On April 15, the Central Bank of the Republic of Turkey instituted a new policy pursuant to which Turkish exporters will be required to sell 40% of their foreign currency revenues to the Central Bank. Reuters reports that a 50% threshold is being considered, although no such policy is instituted as of yet.
This is an increase from the 25% that was mandated in January, with the purpose of bolstering Turkey’s foreign exchange reserves, which were depleted during the lira crisis of 2021. In January, the Central Bank held only $7.55 billion of net foreign currency, a record low. The policy appears to be paying off, as the number is now approximately $18.30 billion.
As a reminder, the Turkish lira was the worst-performing currency of 2021 and lost 44% of its value. The lira crisis was in part spurred by Turkey’s current account deficit and President Recep Tayyip Erdogan's policies on combating high inflation.

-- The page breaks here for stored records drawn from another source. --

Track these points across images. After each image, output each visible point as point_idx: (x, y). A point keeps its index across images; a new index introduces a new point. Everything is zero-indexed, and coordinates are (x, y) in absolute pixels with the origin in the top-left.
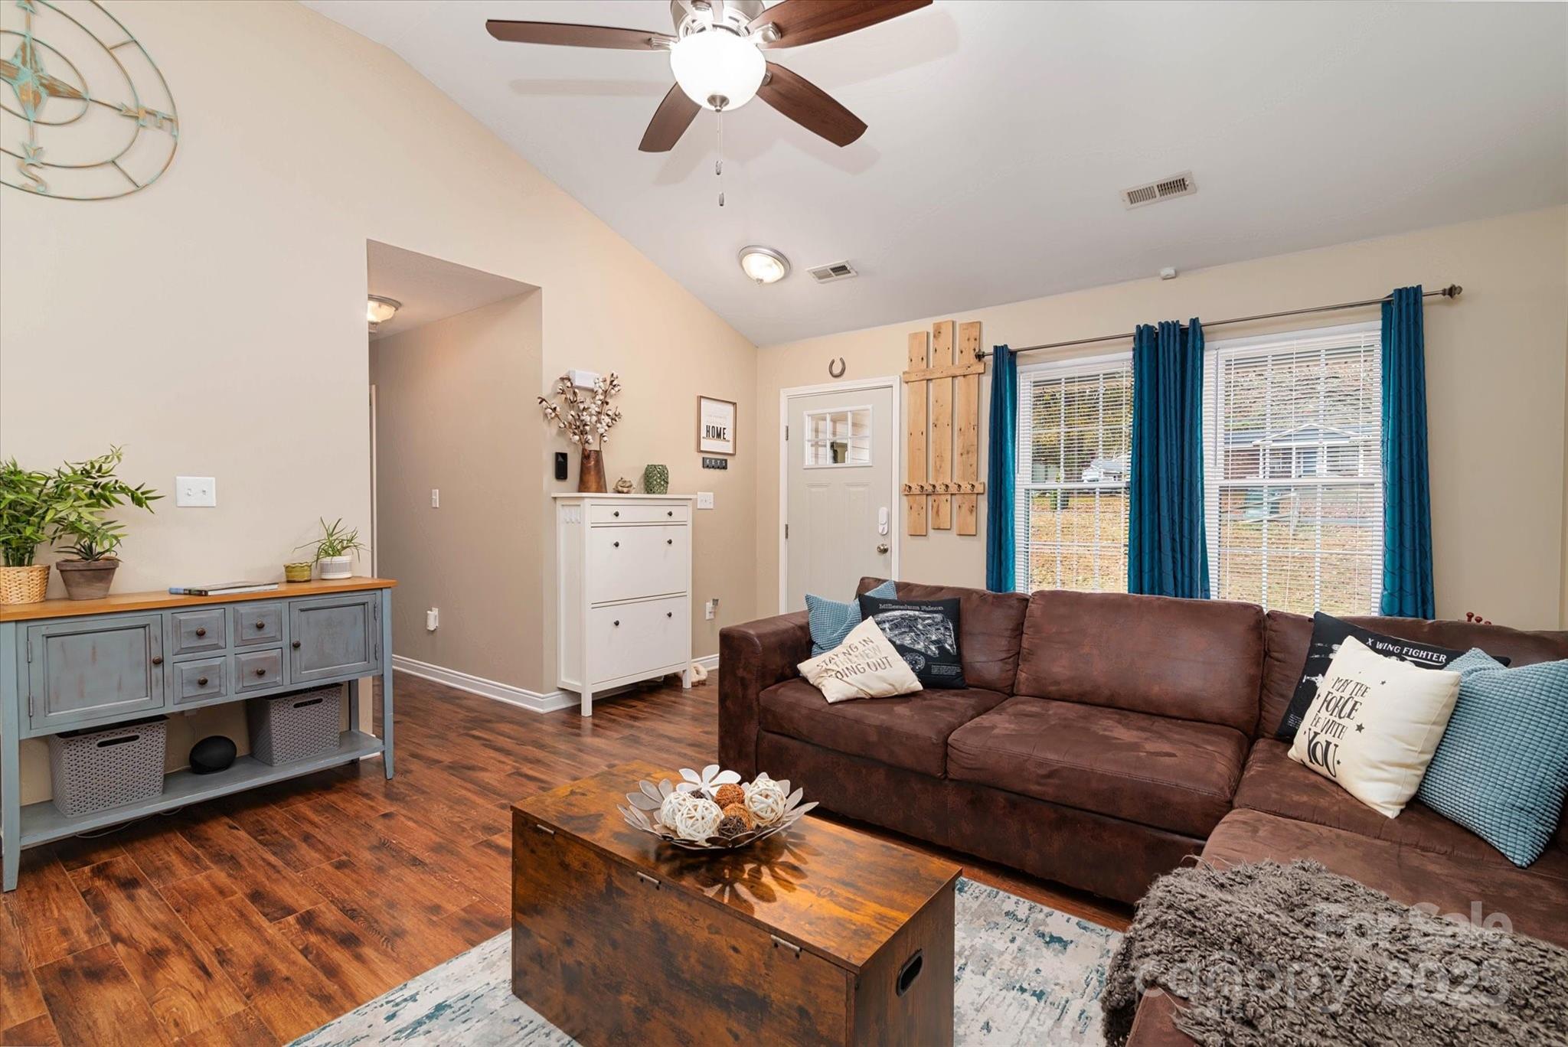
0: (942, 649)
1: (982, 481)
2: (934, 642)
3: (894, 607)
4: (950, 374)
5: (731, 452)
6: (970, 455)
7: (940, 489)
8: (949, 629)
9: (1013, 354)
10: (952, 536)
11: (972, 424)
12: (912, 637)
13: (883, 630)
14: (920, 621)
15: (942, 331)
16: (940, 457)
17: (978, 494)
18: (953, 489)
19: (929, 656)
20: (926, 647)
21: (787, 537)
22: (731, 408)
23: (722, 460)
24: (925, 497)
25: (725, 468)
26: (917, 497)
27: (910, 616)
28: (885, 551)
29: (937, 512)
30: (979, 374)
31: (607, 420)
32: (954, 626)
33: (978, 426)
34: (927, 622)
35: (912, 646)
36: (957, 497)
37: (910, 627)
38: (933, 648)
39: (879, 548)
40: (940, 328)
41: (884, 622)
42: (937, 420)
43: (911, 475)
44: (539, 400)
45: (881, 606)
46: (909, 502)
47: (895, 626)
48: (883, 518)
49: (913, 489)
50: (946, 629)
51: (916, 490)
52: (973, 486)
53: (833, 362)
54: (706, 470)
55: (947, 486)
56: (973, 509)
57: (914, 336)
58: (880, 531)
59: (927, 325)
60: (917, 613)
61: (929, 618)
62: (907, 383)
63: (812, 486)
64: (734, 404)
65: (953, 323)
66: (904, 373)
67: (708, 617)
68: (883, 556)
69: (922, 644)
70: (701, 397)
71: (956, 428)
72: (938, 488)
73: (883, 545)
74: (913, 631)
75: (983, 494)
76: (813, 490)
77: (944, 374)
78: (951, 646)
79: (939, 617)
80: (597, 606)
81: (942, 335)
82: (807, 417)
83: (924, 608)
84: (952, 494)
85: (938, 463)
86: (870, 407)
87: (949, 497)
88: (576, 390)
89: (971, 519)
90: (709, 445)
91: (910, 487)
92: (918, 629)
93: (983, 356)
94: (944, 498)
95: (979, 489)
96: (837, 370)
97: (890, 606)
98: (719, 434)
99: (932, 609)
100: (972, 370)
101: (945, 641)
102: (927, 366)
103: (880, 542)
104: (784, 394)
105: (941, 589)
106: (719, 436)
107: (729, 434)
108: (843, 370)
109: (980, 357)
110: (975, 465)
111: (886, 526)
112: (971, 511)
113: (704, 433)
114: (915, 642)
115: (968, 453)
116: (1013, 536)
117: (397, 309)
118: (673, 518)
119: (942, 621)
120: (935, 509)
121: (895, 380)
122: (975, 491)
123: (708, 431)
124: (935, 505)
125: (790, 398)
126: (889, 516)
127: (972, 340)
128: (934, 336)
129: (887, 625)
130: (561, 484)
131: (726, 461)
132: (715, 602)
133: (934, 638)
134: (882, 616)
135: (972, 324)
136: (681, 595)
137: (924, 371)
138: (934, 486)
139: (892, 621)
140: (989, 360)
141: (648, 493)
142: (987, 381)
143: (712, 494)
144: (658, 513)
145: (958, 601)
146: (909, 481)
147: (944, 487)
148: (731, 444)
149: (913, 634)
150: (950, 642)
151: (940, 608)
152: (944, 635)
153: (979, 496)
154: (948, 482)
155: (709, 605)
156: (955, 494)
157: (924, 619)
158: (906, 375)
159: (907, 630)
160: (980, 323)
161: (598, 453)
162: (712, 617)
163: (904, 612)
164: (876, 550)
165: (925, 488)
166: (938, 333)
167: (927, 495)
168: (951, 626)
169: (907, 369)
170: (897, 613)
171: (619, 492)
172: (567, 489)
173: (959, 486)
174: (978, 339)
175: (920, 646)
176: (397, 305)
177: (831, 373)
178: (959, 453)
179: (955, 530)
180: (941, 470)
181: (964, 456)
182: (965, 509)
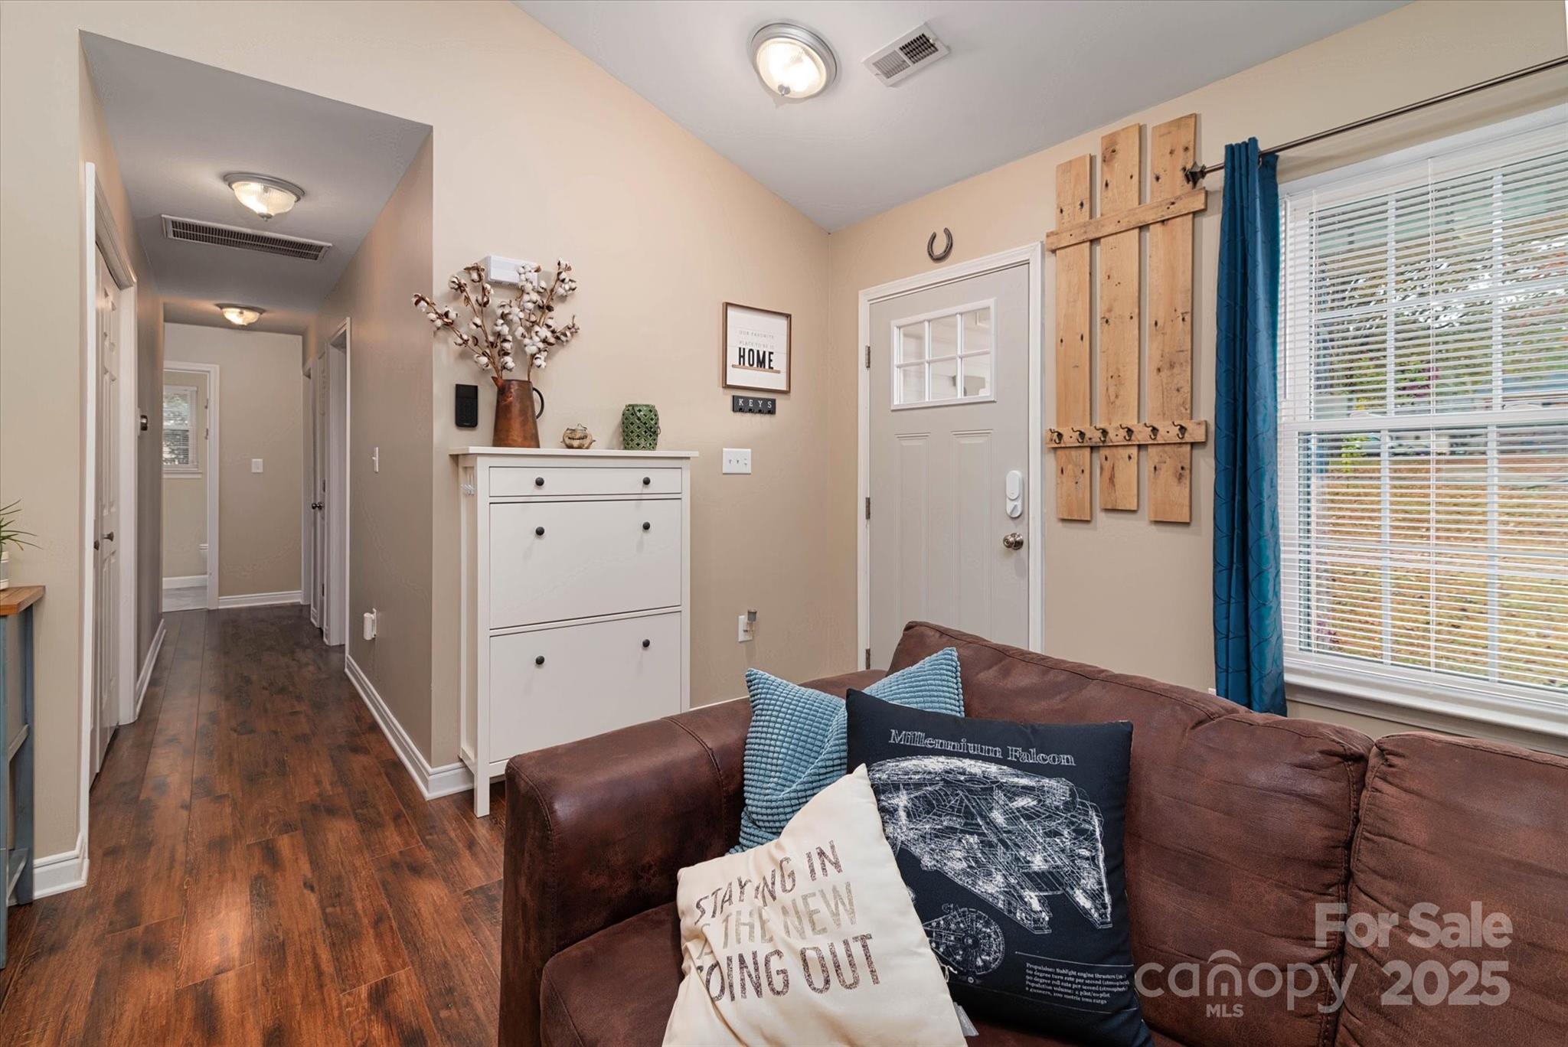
0: (1061, 906)
1: (1203, 419)
2: (1039, 880)
3: (929, 743)
4: (1134, 223)
5: (784, 388)
6: (1176, 370)
7: (1116, 436)
8: (1089, 836)
9: (1269, 160)
10: (1139, 528)
11: (1180, 311)
12: (969, 850)
13: (887, 813)
14: (999, 796)
15: (1117, 148)
16: (1116, 378)
17: (1193, 445)
18: (1142, 436)
19: (1018, 926)
20: (1012, 894)
21: (868, 516)
22: (783, 323)
23: (765, 401)
24: (1087, 451)
25: (772, 412)
26: (1074, 453)
27: (972, 778)
28: (1018, 545)
29: (1112, 479)
30: (1195, 213)
31: (544, 332)
32: (1105, 826)
33: (1191, 316)
34: (1022, 802)
35: (964, 881)
36: (1152, 451)
37: (968, 815)
38: (1033, 898)
39: (1006, 540)
40: (1115, 143)
41: (896, 787)
42: (1110, 310)
43: (1062, 413)
44: (414, 300)
45: (896, 737)
46: (1057, 460)
47: (926, 806)
48: (1013, 489)
49: (1066, 437)
50: (1082, 834)
51: (1071, 438)
52: (1183, 429)
53: (934, 237)
54: (739, 415)
55: (1130, 431)
56: (1184, 473)
57: (1066, 168)
58: (1009, 512)
59: (1091, 144)
60: (993, 769)
61: (1027, 790)
62: (1054, 251)
63: (902, 437)
64: (788, 316)
65: (1141, 129)
66: (1048, 236)
67: (742, 637)
68: (1015, 554)
69: (999, 878)
70: (728, 304)
71: (1148, 322)
72: (1111, 434)
73: (1013, 535)
74: (974, 830)
75: (1203, 444)
76: (905, 443)
77: (1124, 226)
78: (1096, 896)
79: (1058, 789)
80: (499, 632)
81: (1119, 156)
82: (896, 331)
83: (1016, 753)
84: (1140, 446)
85: (1112, 390)
86: (990, 302)
87: (1134, 451)
88: (488, 286)
89: (1180, 493)
90: (740, 376)
91: (1060, 435)
92: (990, 823)
93: (1203, 173)
94: (1125, 452)
95: (1196, 433)
96: (939, 248)
97: (919, 738)
98: (761, 361)
99: (1039, 758)
100: (1182, 206)
101: (1076, 878)
102: (1091, 217)
103: (1009, 530)
104: (864, 297)
105: (1083, 675)
106: (761, 363)
107: (779, 361)
108: (949, 247)
109: (1194, 176)
110: (1187, 389)
111: (1019, 503)
112: (1180, 477)
113: (733, 358)
114: (978, 867)
115: (1172, 366)
116: (1274, 527)
117: (299, 199)
118: (653, 487)
119: (1068, 806)
120: (1107, 474)
121: (1032, 251)
122: (1188, 438)
123: (742, 356)
124: (1107, 465)
125: (874, 302)
126: (1025, 485)
127: (1180, 151)
128: (1104, 161)
129: (902, 800)
130: (466, 434)
131: (773, 402)
132: (752, 615)
133: (1038, 863)
134: (892, 768)
135: (1178, 123)
136: (668, 611)
137: (1085, 225)
138: (1104, 432)
139: (918, 786)
140: (1215, 181)
141: (625, 448)
142: (1212, 227)
143: (749, 450)
144: (628, 480)
145: (1124, 736)
146: (1058, 425)
147: (1123, 433)
148: (783, 376)
149: (974, 840)
150: (1090, 883)
151: (1066, 760)
152: (1072, 857)
153: (1197, 452)
154: (1132, 422)
155: (743, 619)
156: (1146, 446)
157: (1013, 792)
158: (1053, 239)
159: (957, 823)
160: (1195, 116)
161: (526, 387)
162: (748, 638)
163: (955, 763)
164: (1002, 545)
165: (1088, 435)
166: (1110, 153)
167: (1092, 448)
168: (1096, 824)
169: (1053, 228)
170: (935, 764)
171: (570, 447)
172: (476, 442)
173: (1155, 430)
174: (1191, 148)
175: (991, 887)
176: (299, 193)
177: (931, 255)
178: (1154, 368)
179: (1146, 513)
180: (1118, 402)
181: (1165, 373)
182: (1167, 473)
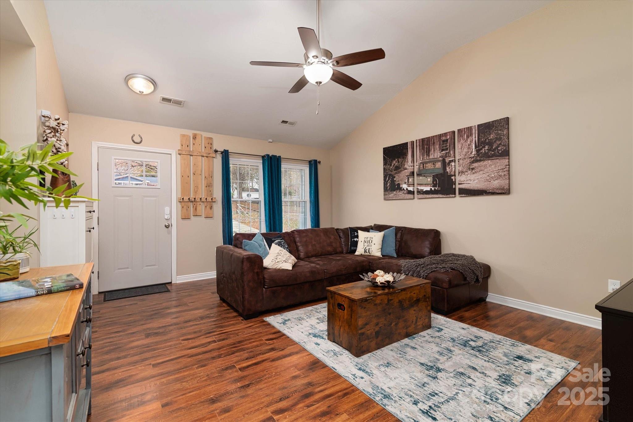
1: (214, 197)
4: (201, 155)
10: (202, 219)
11: (211, 175)
16: (196, 187)
18: (203, 200)
21: (98, 224)
26: (186, 203)
28: (169, 226)
29: (196, 209)
33: (213, 176)
36: (205, 203)
39: (166, 225)
40: (196, 136)
42: (195, 171)
43: (183, 194)
46: (181, 204)
48: (168, 212)
51: (186, 200)
52: (212, 199)
53: (134, 135)
55: (201, 199)
58: (166, 218)
59: (190, 133)
62: (180, 154)
63: (119, 196)
65: (202, 136)
68: (167, 229)
71: (204, 176)
72: (196, 199)
73: (168, 224)
76: (119, 198)
77: (199, 154)
81: (197, 139)
85: (195, 190)
86: (159, 160)
87: (201, 203)
89: (211, 211)
91: (183, 199)
93: (217, 151)
94: (199, 203)
95: (214, 200)
96: (137, 140)
102: (190, 150)
103: (166, 223)
104: (95, 145)
108: (141, 141)
109: (215, 151)
110: (213, 191)
111: (169, 216)
112: (211, 208)
115: (209, 186)
120: (194, 208)
121: (173, 152)
122: (213, 202)
124: (195, 206)
125: (100, 147)
126: (171, 211)
127: (210, 144)
128: (193, 138)
135: (209, 138)
137: (188, 151)
140: (220, 154)
146: (182, 196)
147: (199, 199)
154: (201, 197)
158: (180, 151)
160: (212, 138)
164: (164, 227)
165: (190, 199)
167: (191, 202)
169: (179, 149)
173: (206, 199)
174: (212, 144)
177: (133, 141)
178: (205, 185)
179: (203, 216)
180: (197, 192)
181: (207, 187)
182: (208, 207)
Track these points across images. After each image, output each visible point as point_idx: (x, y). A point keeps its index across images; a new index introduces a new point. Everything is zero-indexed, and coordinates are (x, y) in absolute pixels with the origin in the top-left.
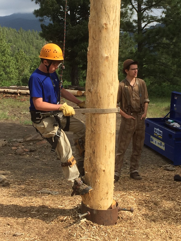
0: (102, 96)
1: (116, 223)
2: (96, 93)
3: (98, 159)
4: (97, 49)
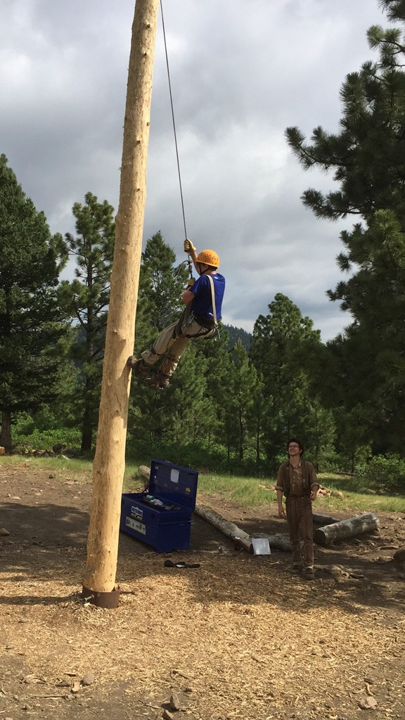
0: (111, 478)
1: (118, 607)
2: (106, 474)
3: (104, 540)
4: (108, 434)
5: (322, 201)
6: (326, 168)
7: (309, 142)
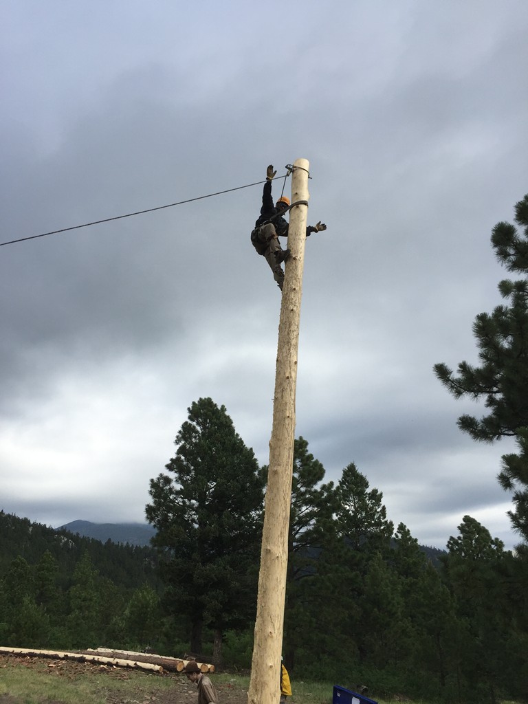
4: (262, 657)
5: (477, 426)
6: (476, 396)
7: (456, 375)
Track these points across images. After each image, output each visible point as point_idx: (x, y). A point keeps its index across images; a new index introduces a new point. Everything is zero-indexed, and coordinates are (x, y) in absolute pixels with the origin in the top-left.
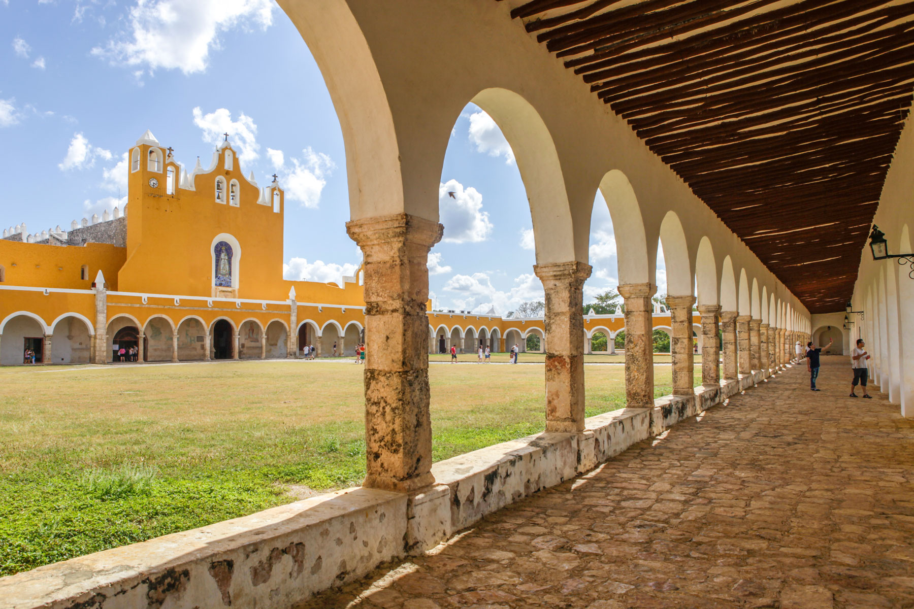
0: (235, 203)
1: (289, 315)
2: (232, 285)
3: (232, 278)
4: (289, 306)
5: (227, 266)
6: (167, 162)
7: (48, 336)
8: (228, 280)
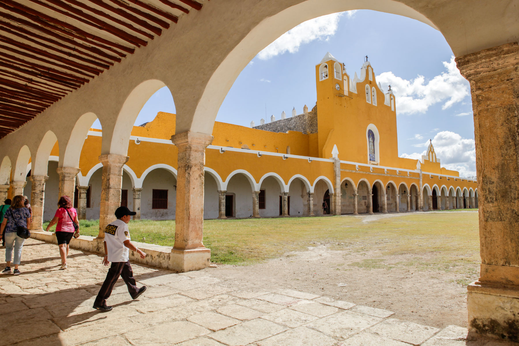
0: (375, 104)
1: (419, 180)
2: (376, 160)
3: (375, 155)
4: (419, 174)
5: (373, 147)
6: (343, 73)
7: (312, 194)
8: (374, 157)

Namely, Turkey has experienced high inflation rates since 2018. The prevalent economic theory is that inflation can be combated with higher interest rates. Contrary to this position, President Erdogan believes that high rates cause inflation and has pressured the Central Bank, on multiple instances, to keep the interest rates relatively low.
Speaking at an event organized by the Turkish Union of Chambers and Commodity Exchanges in 2018, President Erdogan is quoted as saying “My belief is that interest rates are the mother of all evils. Interest rates are the cause of inflation. Inflation is a result, not a cause. We need to push down interest rates.”
Even in 2022, as annual inflation is estimated to rise above 61%, the Central Bank of the Republic of Turkey is maintaining its benchmark interest rate policy low – at 14% for the fourth month in a row.
The Turkish lira has been relatively stable for the last few months and the mandate is increasing Turkey’s foreign exchange reserves. However, inflation is still high and rising dramatically, and some experts are not convinced about the long-term stability of the lira.
Jakob Ekholdt Christensen, head of international macro and emerging markets research of the Danske Bank stated “. . . But with inflation running significantly above target with the Fed tightening and putting pressure on the refinancing of Turkey dollar loans and higher oil prices . . . I’m not so confident that the stability they’ve seen in the Turkish lira for the past months can be maintained,” according to Reuters.
We will keep you updated on the changing situation with the Turkish lira in the following months.